In 1971, Ginger Jacobs and Ruth began working in tandem to preserve Dallas Jewish History with the formation of the Dallas Jewish Archives, once an arm of the Jewish Community Center. As a co-founder, Ruth was instrumental in the success and evolution of the organization, which became an independent non-profit and was renamed as the Dallas Jewish Historical Society in 1980. The committee formed after Ginger Jacobs noticed that a considerable amount of the Jewish places and Jewish owned businesses in South Dallas were being taken down and knew that if someone didn’t record those facts no one would ever know that Jews were prominent in Dallas.

In 1984 Ruth Kahn received the Eleanor Roosevelt Centennial Award. Earlier that year, she was also honored by other organizations such as the American Jewish Committee (AJC) and Anti-Defamation League (ADL). Ruth’s many honors make it clear that she did a lot for the Jewish community and Dallas as a whole. Though we can tell she did a good deal, the details of her work are loosely known. We do know that she helped to bring Jewish people from Europe to the United States post-World War II  and continued to support refugees of the war.
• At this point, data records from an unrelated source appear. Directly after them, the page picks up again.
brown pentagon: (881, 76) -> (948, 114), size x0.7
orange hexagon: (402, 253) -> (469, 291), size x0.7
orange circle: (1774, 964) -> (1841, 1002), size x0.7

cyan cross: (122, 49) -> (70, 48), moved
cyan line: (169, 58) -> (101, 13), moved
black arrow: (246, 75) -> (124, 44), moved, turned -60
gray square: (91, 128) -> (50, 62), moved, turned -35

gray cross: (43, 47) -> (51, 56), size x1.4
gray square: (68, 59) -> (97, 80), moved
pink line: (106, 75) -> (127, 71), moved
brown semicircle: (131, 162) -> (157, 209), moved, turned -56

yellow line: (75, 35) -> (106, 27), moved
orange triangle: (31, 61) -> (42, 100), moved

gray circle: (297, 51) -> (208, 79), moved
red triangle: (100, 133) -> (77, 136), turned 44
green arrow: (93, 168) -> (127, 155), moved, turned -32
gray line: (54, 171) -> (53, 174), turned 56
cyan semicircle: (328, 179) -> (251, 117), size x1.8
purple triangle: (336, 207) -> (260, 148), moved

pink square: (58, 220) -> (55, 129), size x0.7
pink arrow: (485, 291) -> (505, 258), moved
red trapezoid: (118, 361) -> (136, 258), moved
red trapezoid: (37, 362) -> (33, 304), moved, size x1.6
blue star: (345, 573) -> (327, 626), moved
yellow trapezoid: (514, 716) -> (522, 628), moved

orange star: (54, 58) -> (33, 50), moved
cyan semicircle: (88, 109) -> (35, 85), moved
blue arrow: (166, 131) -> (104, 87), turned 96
In conclusion, throughout the collection you can see and feel that Ruth didn’t put focus on herself even though that may be expected. It’s as if that was Ruth’s intention with her collection. It’s difficult to say one knows much about Ruth because throughout the entire collection she doesn’t focus the collection on herself; she has more documents and photos of the Kahn family than herself. There’s so much about Ruth Kahn that no one really knows. It seems as if there wasn’t much to learn about her. It is known what she did, who knew, who she was related to and such, but it didn’t feel like enough to just write about her. She did a lot with her life and it was impressive. Oral histories donated by Ruth’s grandchildren support what we’ve learned about Ruth through her family collection, as well.